Williams & Connolly LLP
- Headquarters: 680 Maine Avenue, S.W. Washington, D.C. United States
- No. of offices: 1
- No. of attorneys: 300–400
- Major practice areas: Litigation
- Date founded: 1967
- Founder: Edward Bennett Williams; Paul Connolly;
- Company type: LLP
- Website: wc.com

= Williams & Connolly =

American law firm

Williams & Connolly LLP (W&C) is an American white-shoe law firm based in Washington, D.C., known for its specialization in white-collar crime defense. The firm was founded by trial lawyer Edward Bennett Williams and Paul Connolly in 1967.

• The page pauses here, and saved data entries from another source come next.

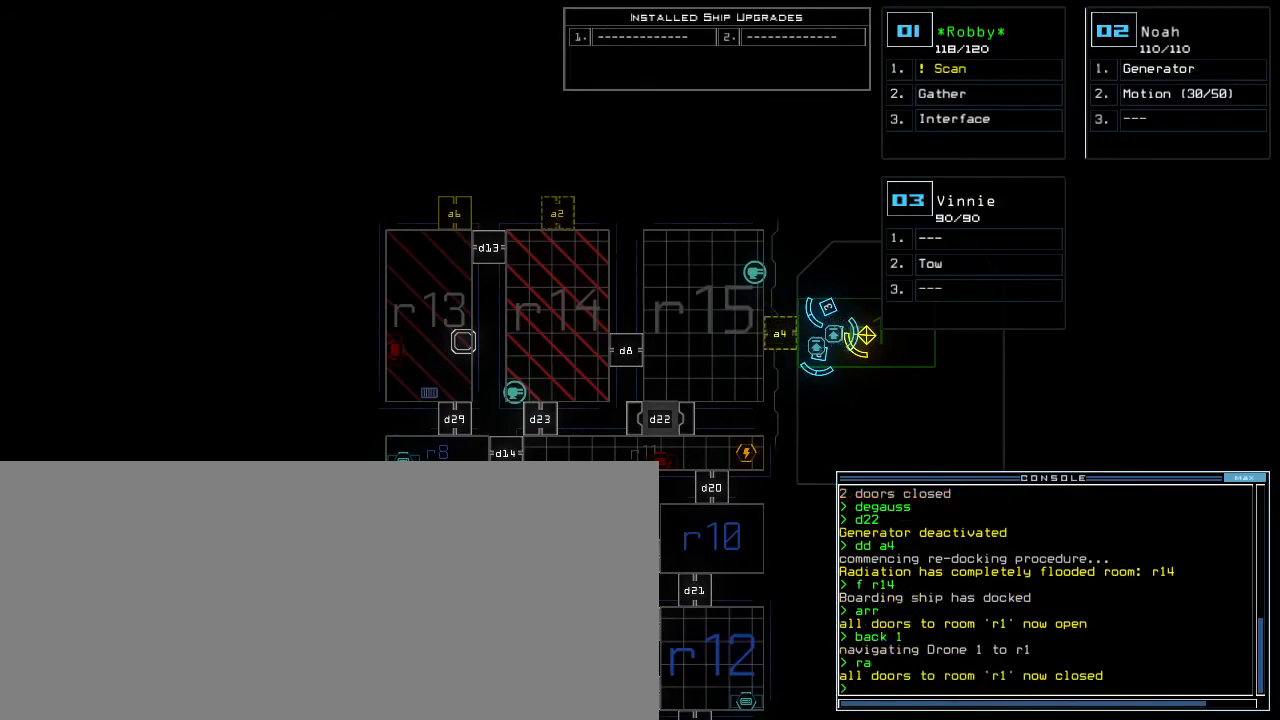
{"keys": [], "events": []}
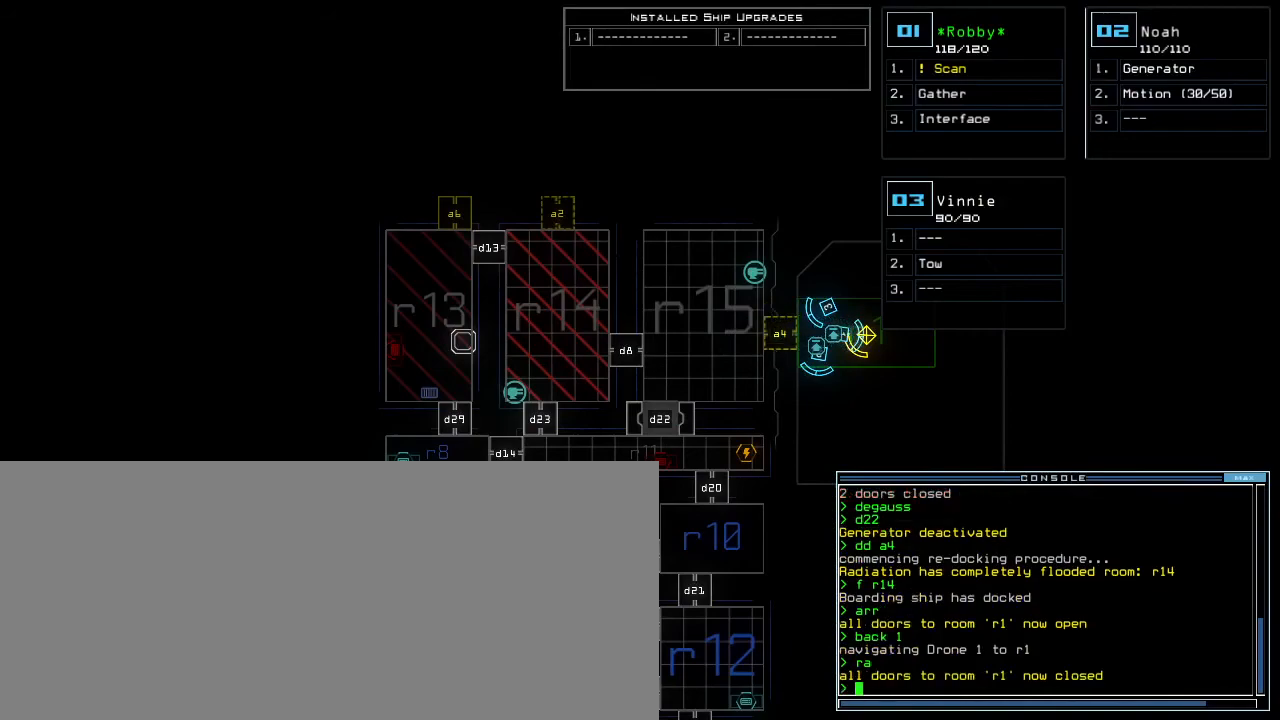
{"keys": [], "events": []}
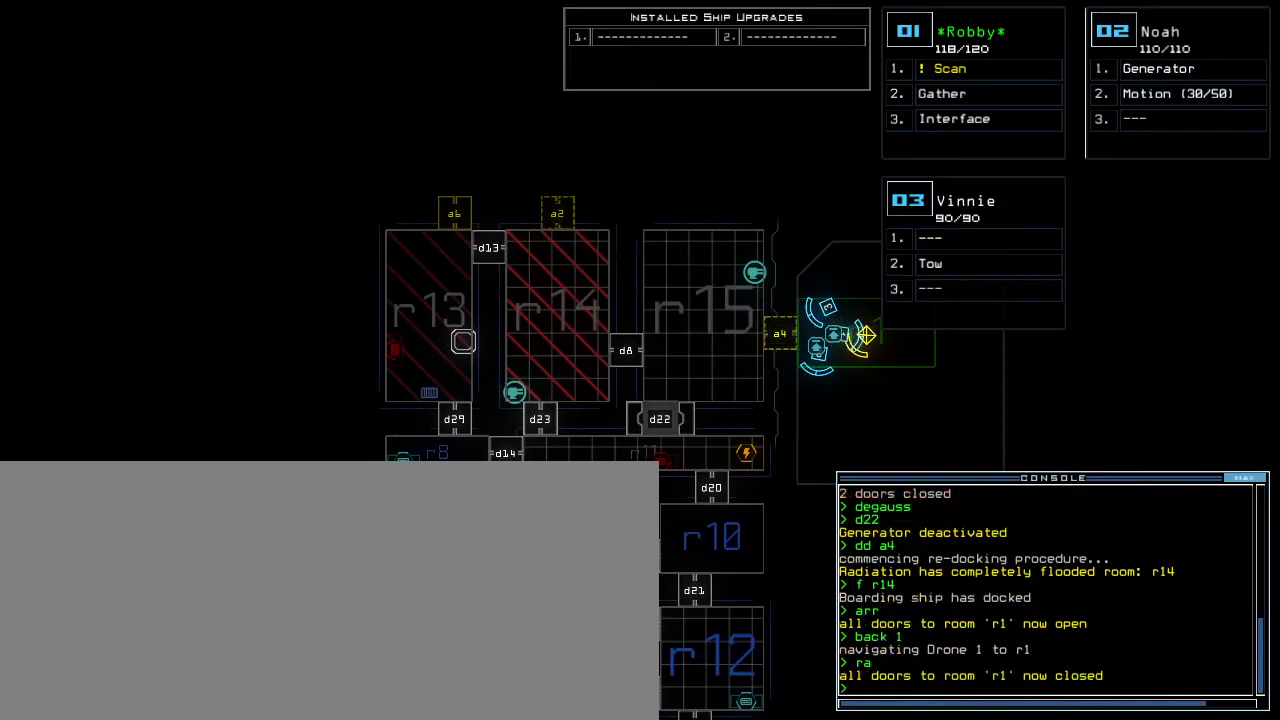
{"keys": [], "events": []}
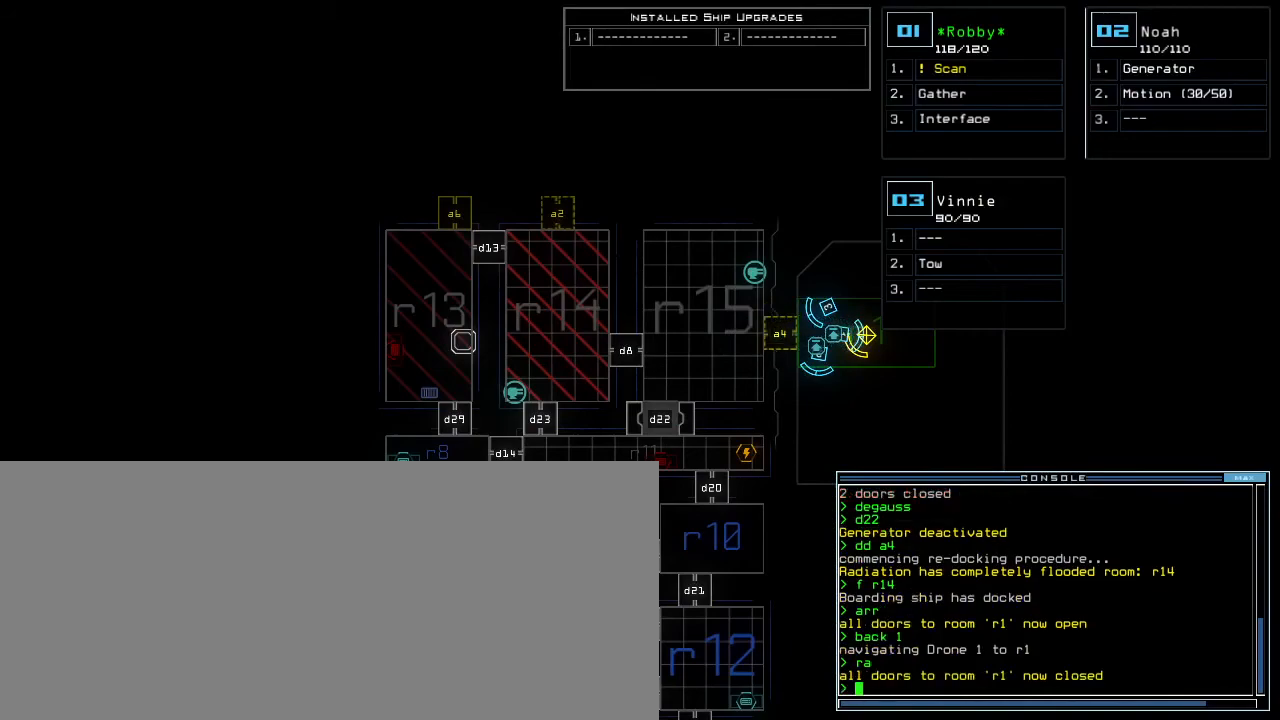
{"keys": [], "events": []}
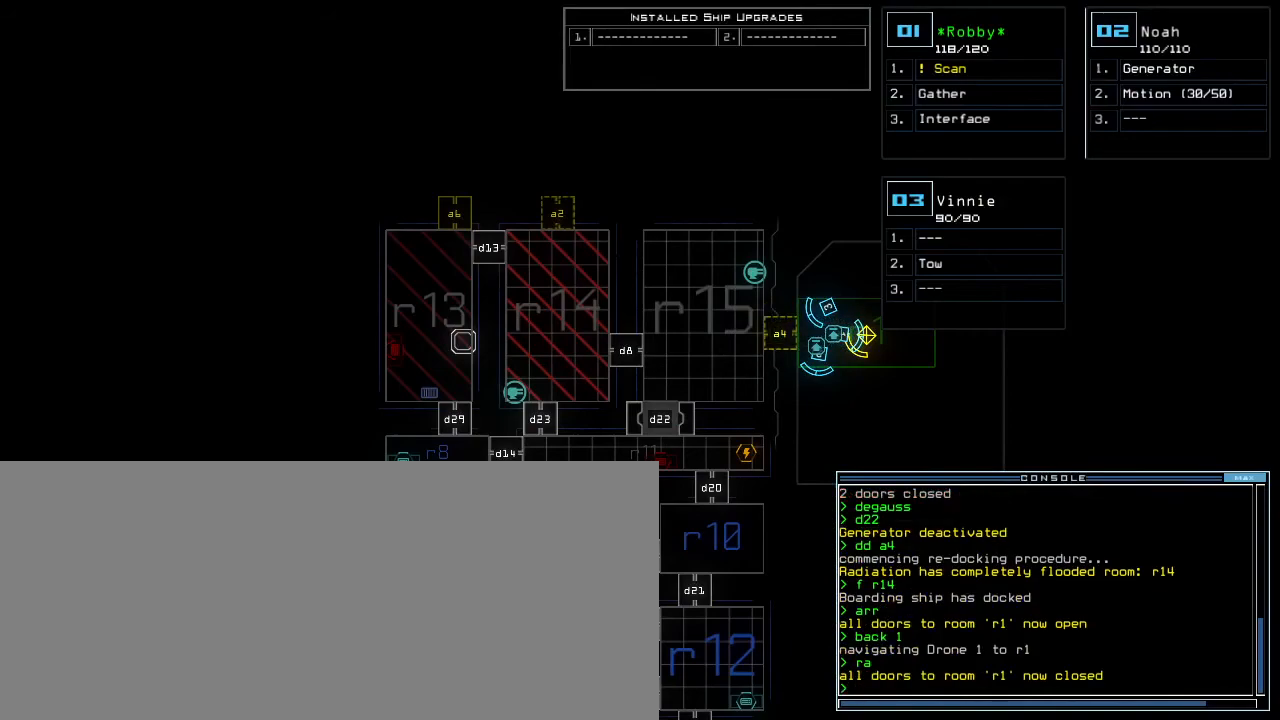
{"keys": [], "events": [[83, "left", "down"], [150, "left", "up"]]}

High-profile cases include the successful defense of U.S. President Clinton's impeachment, representation of Enron's law firm Vinson & Elkins, representation of the motion picture studios in the Kazaa/Grokster file-trading litigation, defense of the Vioxx cases, and counsel for the plaintiff states in the United States v. Microsoft antitrust remedy trial. The firm represented Lieutenant Colonel Oliver North during the Iran-Contra Affair and John Hinckley, the would-be assassin of Ronald Reagan. In 2025, the firm was reported to have been hacked in a Chinese state-sponsored espionage campaign.

== Clientele ==
Williams & Connolly partner Robert Barnett has represented Barack Obama, Bill Clinton, George W. Bush, James Patterson, Hillary Rodham Clinton, Michelle Obama, Laura Bush, Bob Woodward, Sarah Palin, Dick Cheney, Alan Greenspan, Katharine Graham, Ben Bernanke, Paul Ryan, Tim Russert, Barbra Streisand, Jack Welch, Khaled Hosseini, Bill Walton, Mitch McConnell, Jake Tapper, and others.

The firm's corporate clients include Google, Disney, Samsung, Intel, Bank of America, The Carlyle Group, Medtronic, Genentech, Eli Lilly, Halkbank, and 21st Century Fox. The firm represented Elizabeth Holmes in her Theranos criminal trial.

In 2023, the University of Michigan retained Williams & Connolly to consult the University in connection with the alleged opponents’ play signal decoding scandal involving the Michigan football program. In 2024, the University of Virginia retained W&C to investigate allegations against Melina Kibbe following an open letter signed by 128 faculty members declaring no confidence in her.

In 2025, Perkins Coie hired Williams & Connolly to defend itself after being targeted in an executive order by President Donald Trump. W&C filed suit against the order in federal court winning a restraining order. W&C was described as "a very brave law firm" by the U.S. district judge in the case, given that the Trump administration was determined to punish and terrorize law firms that provided services to Trump's perceived opponents.

In January 2026, Federal Reserve Bank chairman Jerome Powell retained Williams & Connolly in response to President Donald Trump's retaliatory prosecution against Powell.

==Recognition==
Williams & Connolly is notable for having a reputation for being the most aggressive and skilled firm in cases against the Department of Justice, known for a scorched-earth approach.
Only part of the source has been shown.